(Above: Kid Reaching Through Bars, a photograph from one of photographer Susie Morrill’s visits to Cuba.)

Edited by Randi Bjornstad

The PhotoZone Gallery opens a new group show of work by its members on March 14. The exhibit also features work by two among the group, photographers Susie Morrill and Glen Newland.

Both Morrill and Newland focus on providing visual social commentary in the places they visit and photograph. Morrill began spending time in Cuba in 2011, exploring the disparity in the daily lives of the well-off and the poorer working classes as they make their livings under the longtime Castro Communist regime.

“The American embargo seriously impacts the Cuban people,” Morrill says in her artist’s statement. “Despite their lack of resourcesthe Cuban people remain a proud, hardworking, and happy people. To know Cuba is to love it.”

Newland calls his show Invisible: Economic Refugees, and he examines the way people portray themselves as they interact with society around them.

“Sometimes the people I photograph have been marginalized by the people around them and/or the culture and the society of which they are an integral part,” he writes in his statement. “Ideally, my images respect the dignity of the subject while revealing some truth.”
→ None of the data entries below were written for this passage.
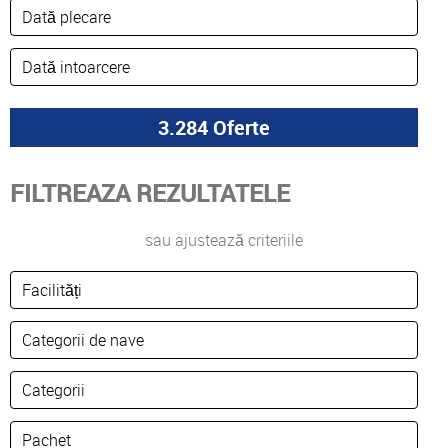
FILTREAZA REZULTATELE
sau ajustează criteriile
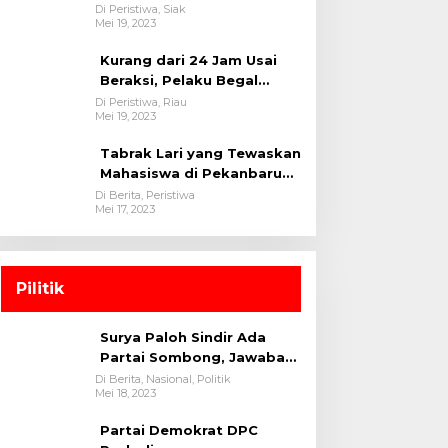
oleh tim Opsnal Polsek
Di Peristiwa, Siak
Mei 19, 2023
Tualang-Polres Siak-Polda
Riau
Kurang dari 24 Jam Usai
Beraksi, Pelaku Begal
Berhasil Di Bekuk
Di Peristiwa, Riau
Mei 19, 2023
Satreskrim Polres
Kuansing
Tabrak Lari yang Tewaskan
Mahasiswa di Pekanbaru
Ditangkap Polisi
Di Berita, Peristiwa
Mei 17, 2023
Pilitik
Surya Paloh Sindir Ada
Partai Sombong, Jawaban
Megawati
Di Berita, Nasional, Politik
Mei 18, 2023
Partai Demokrat DPC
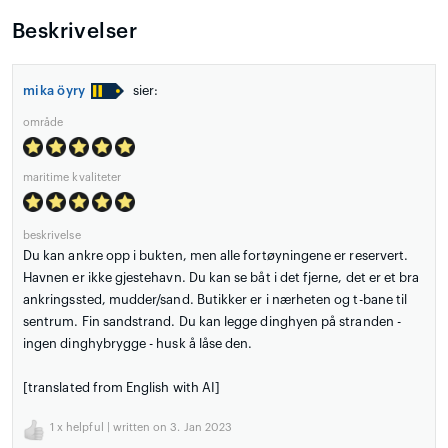
Beskrivelser
mika öyry
sier:
område
maritime kvaliteter
beskrivelse
Du kan ankre opp i bukten, men alle fortøyningene er reservert.
Havnen er ikke gjestehavn. Du kan se båt i det fjerne, det er et bra
ankringssted, mudder/sand. Butikker er i nærheten og t-bane til
sentrum. Fin sandstrand. Du kan legge dinghyen på stranden -
ingen dinghybrygge - husk å låse den.
[translated from English with AI]
1
x helpful | written on 3. Jan 2023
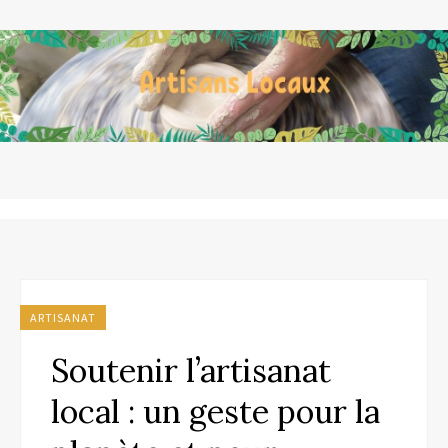
ARTISANAT
Soutenir l’artisanat
local : un geste pour la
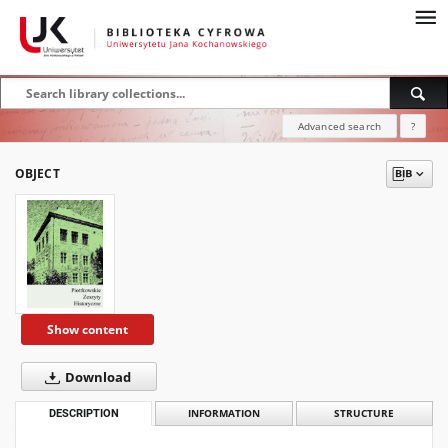
Advanced search
?
OBJECT
Show content
Download
DESCRIPTION
INFORMATION
STRUCTURE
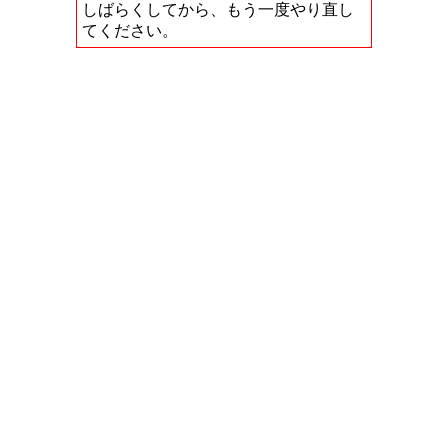
しばらくしてから、もう一度やり直し
てください。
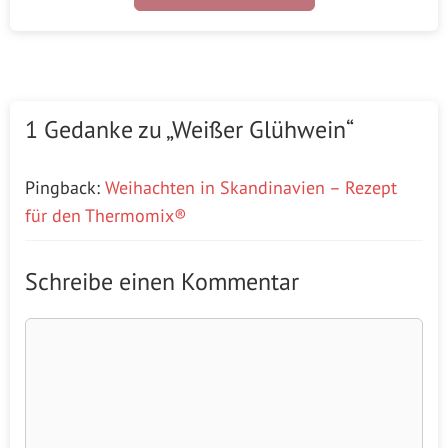
1 Gedanke zu „Weißer Glühwein“
Pingback:
Weihachten in Skandinavien – Rezept
für den Thermomix®
Schreibe einen Kommentar
Kommentar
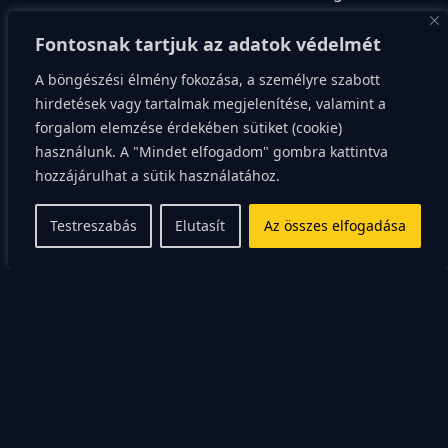
működéséhez. Az almaecet rendszeres fogyasztása
Fontosnak tartjuk az adatok védelmét
ezen funkciók támogatásában is segíthet.
A böngészési élmény fokozása, a személyre szabott
hirdetések vagy tartalmak megjelenítése, valamint a
forgalom elemzése érdekében sütiket (cookie)
A szív- és érrendszeri
használunk. A "Mindet elfogadom" gombra kattintva
hozzájárulhat a sütik használatához.
betegségek
Testreszabás
Elutasít
Az összes elfogadása
megelőzése
Az almaecet antioxidánsokban gazdag, amelyek
képesek semlegesíteni a káros szabad gyököket a
szervezetben. A szabad gyökök károsíthatják az
érfalakat, ami hosszú távon érrendszeri
betegségekhez vezethet.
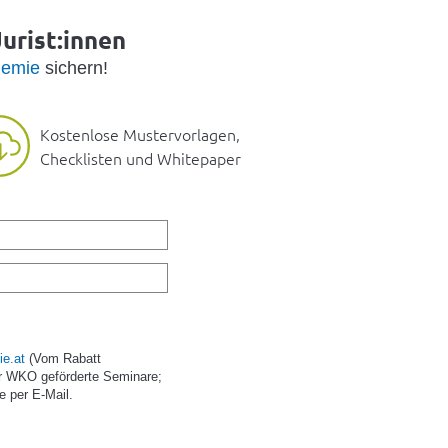
urist:innen
emie
sichern!
Kostenlose Mustervorlagen,
Checklisten und Whitepaper
e.at
(Vom Rabatt
r WKO geförderte Seminare;
e per E-Mail.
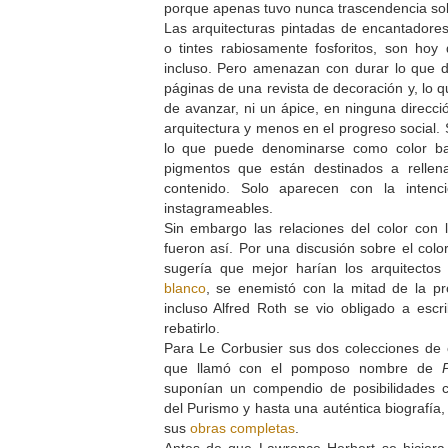
porque apenas tuvo nunca trascendencia so
Las arquitecturas pintadas de encantadore
o tintes rabiosamente fosforitos, son hoy
incluso. Pero amenazan con durar lo que d
páginas de una revista de decoración y, lo 
de avanzar, ni un ápice, en ninguna direcci
arquitectura y menos en el progreso social.
lo que puede denominarse como color ba
pigmentos que están destinados a rellen
contenido. Solo aparecen con la inten
instagrameables.
Sin embargo las relaciones del color con 
fueron así. Por una discusión sobre el col
sugería que mejor harían los arquitecto
blanco
, se enemistó con la mitad de la pro
incluso Alfred Roth se vio obligado a escri
rebatirlo.
Para Le Corbusier sus dos colecciones de 
que llamó con el pomposo nombre de
suponían un compendio de posibilidades co
del Purismo y hasta una auténtica biografía
sus
obras completas
.
Antes de que Lawrence Herbert se hiciera 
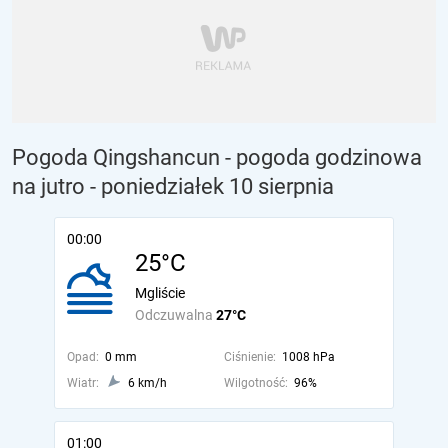
Pogoda Qingshancun - pogoda godzinowa
na jutro
- poniedziałek 10 sierpnia
00:00
25°C
Mgliście
Odczuwalna
27°C
Opad:
0 mm
Ciśnienie:
1008 hPa
Wiatr:
6 km/h
Wilgotność:
96%
01:00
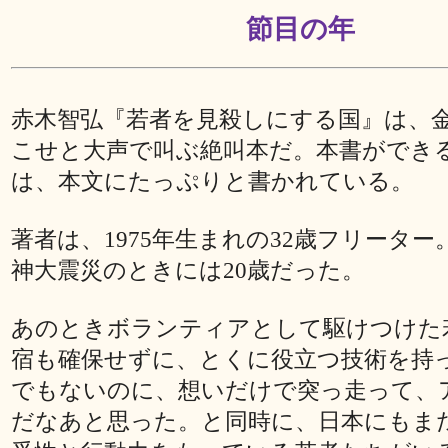
節目の年
赤木智弘『若者を見殺しにする国』は、
こせと大声で叫ぶ絶叫本だ。本書ができ
は、本文にたっぷりと書かれている。
著者は、1975年生まれの32歳フリーター。
神大震災のときには20歳だった。
あのときボランティアとして駆けつけた
宿も確保せずに、とくに役立つ技術を持
でもないのに、想いだけで突っ走って、
だなあと思った。と同時に、日本にもま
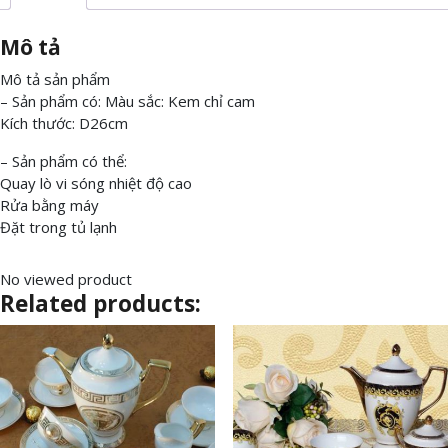
Mô tả
Mô tả sản phẩm
– Sản phẩm có: Màu sắc: Kem chỉ cam
Kích thước: D26cm
– Sản phẩm có thể:
Quay lò vi sóng nhiệt độ cao
Rửa bằng máy
Đặt trong tủ lạnh
No viewed product
Related products:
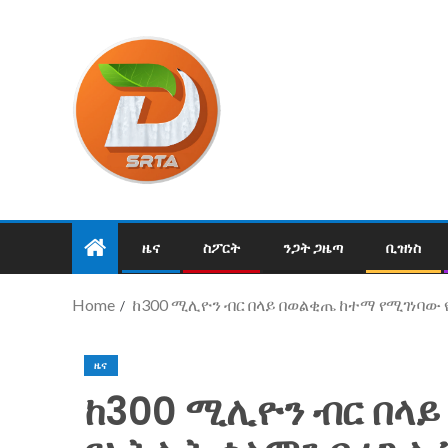
ዜና
ስፖርት
ንጋት ጋዜጣ
ቢዝነስ
Home
ከ300 ሚሊዮን ብር በላይ በወልቂጤ ከተማ የሚገነባው
ዜና
ከ300 ሚሊዮን ብር በላ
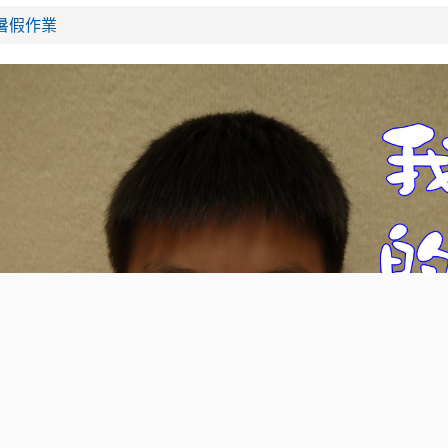
28暑假作業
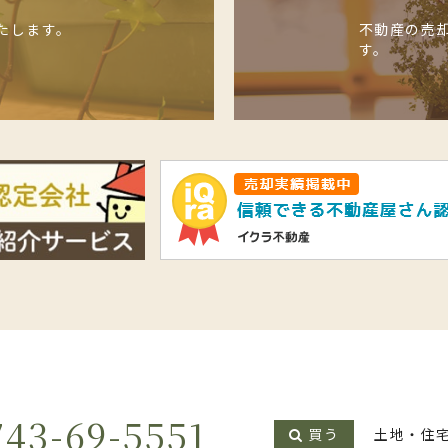
たします。
不動産の売
す。
743-69-5551
買う
土地・住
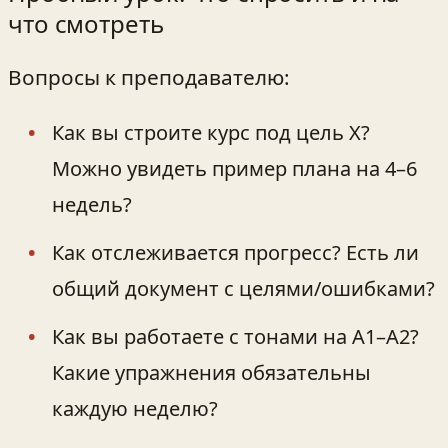
что смотреть
Вопросы к преподавателю:
Как вы строите курс под цель X?
Можно увидеть пример плана на 4–6
недель?
Как отслеживается прогресс? Есть ли
общий документ с целями/ошибками?
Как вы работаете с тонами на A1–A2?
Какие упражнения обязательны
каждую неделю?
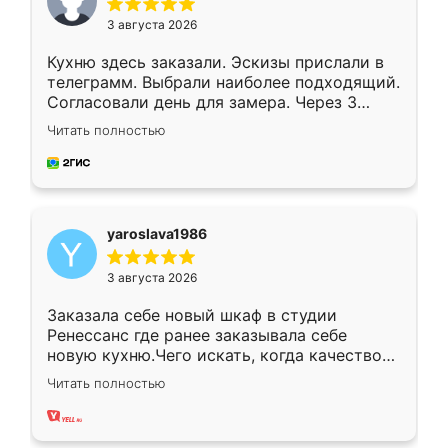
3 августа 2026
Кухню здесь заказали. Эскизы прислали в
телеграмм. Выбрали наиболее подходящий.
Согласовали день для замера. Через 3
недели кухня была уже готова. Остались
Читать полностью
довольны работой. Спасибо Ренессанс
мебель за качественную работу!
yaroslava1986
3 августа 2026
Заказала себе новый шкаф в студии
Ренессанс где ранее заказывала себе
новую кухню.Чего искать, когда качеством
вполне довольна. Служит кухня уже почти
Читать полностью
два года, нареканий нет.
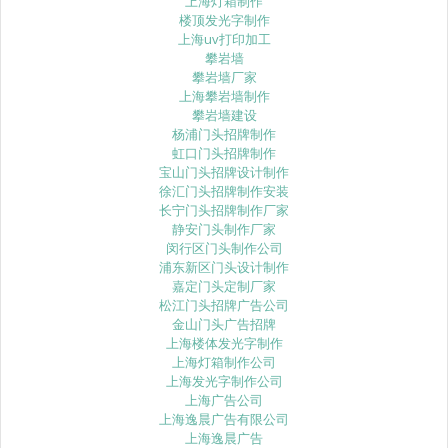
上海灯箱制作
楼顶发光字制作
上海uv打印加工
攀岩墙
攀岩墙厂家
上海攀岩墙制作
攀岩墙建设
杨浦门头招牌制作
虹口门头招牌制作
宝山门头招牌设计制作
徐汇门头招牌制作安装
长宁门头招牌制作厂家
静安门头制作厂家
闵行区门头制作公司
浦东新区门头设计制作
嘉定门头定制厂家
松江门头招牌广告公司
金山门头广告招牌
上海楼体发光字制作
上海灯箱制作公司
上海发光字制作公司
上海广告公司
上海逸晨广告有限公司
上海逸晨广告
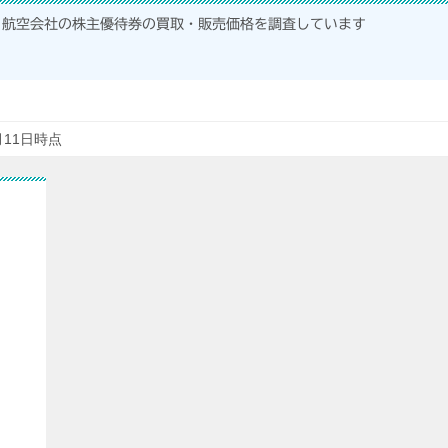
航空会社の株主優待券の買取・販売価格を調査しています
月11日時点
The display will be on the walls at The Midtown, a new high-rise building at 1600 Pearl St. in Eugene that combines residential units with headquarters for a variety of area arts groups, among them Eugene Ballet, the Lane Arts Council, and the Eugene Concert Choir.

This show can be seen in two ways — in person at The Midtown from 8 a.m. to 6 p.m. daily, or online around the clock at photozonegallery.com from March 14 through April 30.

There will be an opening reception on on Saturday, April 2, from 3 p.m. to 5 p.m.

The PhotoZone Gallery encourages the pursuit of fine art photography, welcoming processes ranging from film to digital to computer-generated and subject matter from portrait and landscape to documentary and experimental.

San Francisco Black Friday Underground, a photo in Glen Newland’s Invisible: Economic Refugees project.